Feminist ideology on fertility is a fail

Feminist ideology on fertility is a fail. By Belle de Jour.

For reference, I’m a Gen Z girl living in a large coastal city in the United States. Most of the other girls my age that I know are not even in committed relationships, let alone married with a kid like me. A majority of them seem to languish in the depths of the dreaded ‘situationship’.

The wounds seem to be self-inflicted, though. Only about 45% of women in the USA aged 18 to 34 say that they want children, whereas just less than two-thirds of men that age do. Around 30% of Gen Z women specifically don’t want kids. Of the Gen Z girls that I know, those who do say they want kids are really vague about when they want that to happen. …

f you live on a farm, kids are cheap labor, so you have as many of them as you can. When a nation industrializes, people move to cities and live in apartments and work in factories. Children become expensive luxuries, so people naturally have fewer of them.

I think that he is broadly correct, but the picture is a bit more nuanced. There are certainly cultural factors at play. …

Dr. Henderson writes about Girlboss Gatekeeping“, where encouraging other women to forgo having children and focus on their careers may be an evolutionary strategy to keep the number of children low so that there are more resources available for one’s own.

I can relate to this since when I was in college, everyone talked about what they wanted their careers to be, but it seemed almost verboten to mention starting a family. … Women who identify as conservative are more likely to desire or have children. …

I’ve come to realize that so many of the things that we were told or that I used to believe ended up being untrue. That people are born as a “blank slate”. That men and women are the same. That human beings, and by extension, societies are perfectible. That variation in outcomes must be the result of oppression.

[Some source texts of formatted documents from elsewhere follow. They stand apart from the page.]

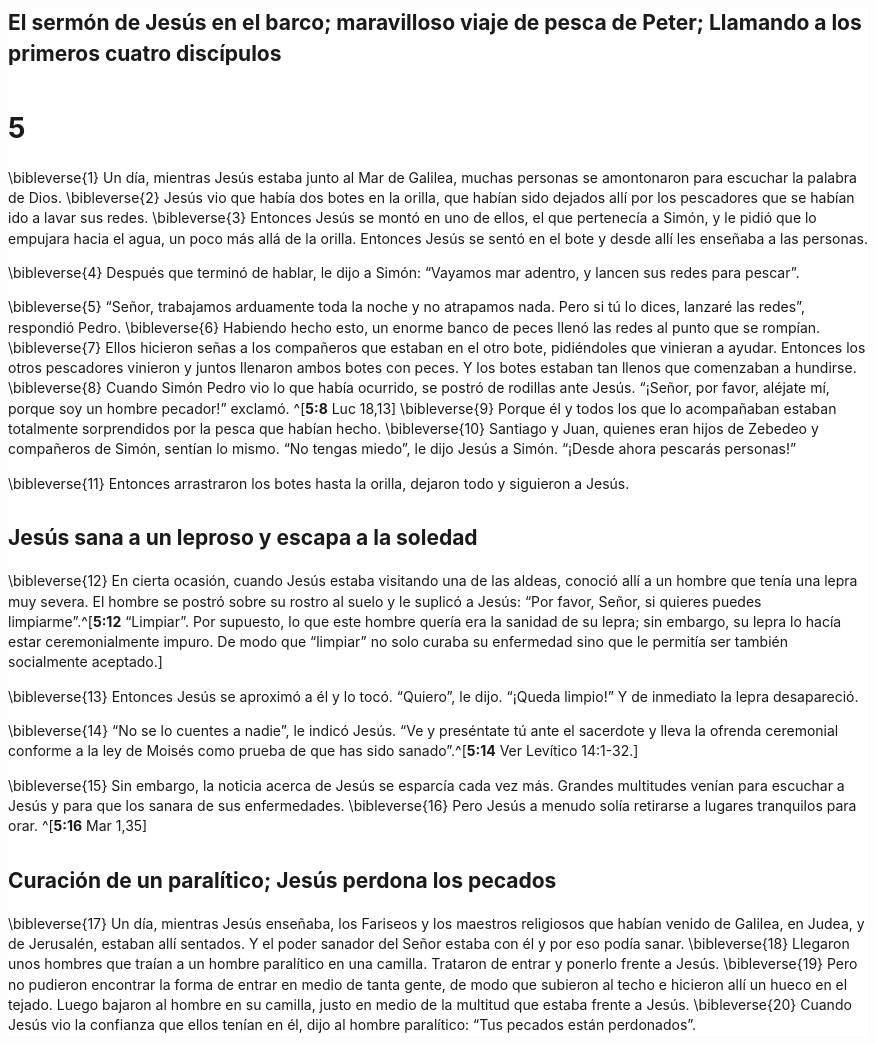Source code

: 
## El sermón de Jesús en el barco; maravilloso viaje de pesca de Peter; Llamando a los primeros cuatro discípulos
# 5 
\bibleverse{1} Un día, mientras Jesús estaba junto al Mar de Galilea, muchas personas se amontonaron para escuchar la palabra de Dios. \bibleverse{2} Jesús vio que había dos botes en la orilla, que habían sido dejados allí por los pescadores que se habían ido a lavar sus redes. \bibleverse{3} Entonces Jesús se montó en uno de ellos, el que pertenecía a Simón, y le pidió que lo empujara hacia el agua, un poco más allá de la orilla. Entonces Jesús se sentó en el bote y desde allí les enseñaba a las personas. 

\bibleverse{4} Después que terminó de hablar, le dijo a Simón: “Vayamos mar adentro, y lancen sus redes para pescar”. 

\bibleverse{5} “Señor, trabajamos arduamente toda la noche y no atrapamos nada. Pero si tú lo dices, lanzaré las redes”, respondió Pedro. \bibleverse{6} Habiendo hecho esto, un enorme banco de peces llenó las redes al punto que se rompían. \bibleverse{7} Ellos hicieron señas a los compañeros que estaban en el otro bote, pidiéndoles que vinieran a ayudar. Entonces los otros pescadores vinieron y juntos llenaron ambos botes con peces. Y los botes estaban tan llenos que comenzaban a hundirse. \bibleverse{8} Cuando Simón Pedro vio lo que había ocurrido, se postró de rodillas ante Jesús. “¡Señor, por favor, aléjate mí, porque soy un hombre pecador!” exclamó. ^[**5:8** Luc 18,13] \bibleverse{9} Porque él y todos los que lo acompañaban estaban totalmente sorprendidos por la pesca que habían hecho. \bibleverse{10} Santiago y Juan, quienes eran hijos de Zebedeo y compañeros de Simón, sentían lo mismo. “No tengas miedo”, le dijo Jesús a Simón. “¡Desde ahora pescarás personas!” 


\bibleverse{11} Entonces arrastraron los botes hasta la orilla, dejaron todo y siguieron a Jesús. 

## Jesús sana a un leproso y escapa a la soledad
\bibleverse{12} En cierta ocasión, cuando Jesús estaba visitando una de las aldeas, conoció allí a un hombre que tenía una lepra muy severa. El hombre se postró sobre su rostro al suelo y le suplicó a Jesús: “Por favor, Señor, si quieres puedes limpiarme”.^[**5:12** “Limpiar”. Por supuesto, lo que este hombre quería era la sanidad de su lepra; sin embargo, su lepra lo hacía estar ceremonialmente impuro. De modo que “limpiar” no solo curaba su enfermedad sino que le permitía ser también socialmente aceptado.] 


\bibleverse{13} Entonces Jesús se aproximó a él y lo tocó. “Quiero”, le dijo. “¡Queda limpio!” Y de inmediato la lepra desapareció. 

\bibleverse{14} “No se lo cuentes a nadie”, le indicó Jesús. “Ve y preséntate tú ante el sacerdote y lleva la ofrenda ceremonial conforme a la ley de Moisés como prueba de que has sido sanado”.^[**5:14** Ver Levítico 14:1-32.] 


\bibleverse{15} Sin embargo, la noticia acerca de Jesús se esparcía cada vez más. Grandes multitudes venían para escuchar a Jesús y para que los sanara de sus enfermedades. \bibleverse{16} Pero Jesús a menudo solía retirarse a lugares tranquilos para orar. ^[**5:16** Mar 1,35] 


## Curación de un paralítico; Jesús perdona los pecados
\bibleverse{17} Un día, mientras Jesús enseñaba, los Fariseos y los maestros religiosos que habían venido de Galilea, en Judea, y de Jerusalén, estaban allí sentados. Y el poder sanador del Señor estaba con él y por eso podía sanar. \bibleverse{18} Llegaron unos hombres que traían a un hombre paralítico en una camilla. Trataron de entrar y ponerlo frente a Jesús. \bibleverse{19} Pero no pudieron encontrar la forma de entrar en medio de tanta gente, de modo que subieron al techo e hicieron allí un hueco en el tejado. Luego bajaron al hombre en su camilla, justo en medio de la multitud que estaba frente a Jesús. \bibleverse{20} Cuando Jesús vio la confianza que ellos tenían en él, dijo al hombre paralítico: “Tus pecados están perdonados”.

If you had talked to me in college, I would have said that I had no interest in marriage or a family. I was all about my career. Things change, though. I met a guy, fell in love, got married, and soon enough, had a baby. I thought that dropping out of my PhD program would have felt more traumatic, but I actually didn’t stress about it all that much. I guess technically I’m on sabbatical, and I could go back eventually, but I probably won’t. I’ve come to realize that lack of ambition doesn’t make me a bad person. I simply have different priorities now. The fact that I’ll never have the word “doctor” in front of my name doesn’t sting that much. …

A brief return to the “girlboss gatekeeping” — I’m really glad my boss is a man. Indeed, I work in STEM, and the majority of people that I work with and in my field in general are men. Of course, things tend to get much shittier when women take them over.

A final thought on fertility has to do with the fact that for a significant portion of young women, it would be embarrassing to be a stay-at-home mom. Choosing motherhood many times means not choosing status. At least not in the way that current society defines it. If you’re wealthy and don’t have to work, then having lots of kids can be a flex, but most people aren’t in that situation. I don’t think that having working parents is bad for kids. In addition to my father working full time, my mother worked a full-time job throughout most of my childhood. It’s probably more important that kids grow up in an intact family with both a mother and a father in the household.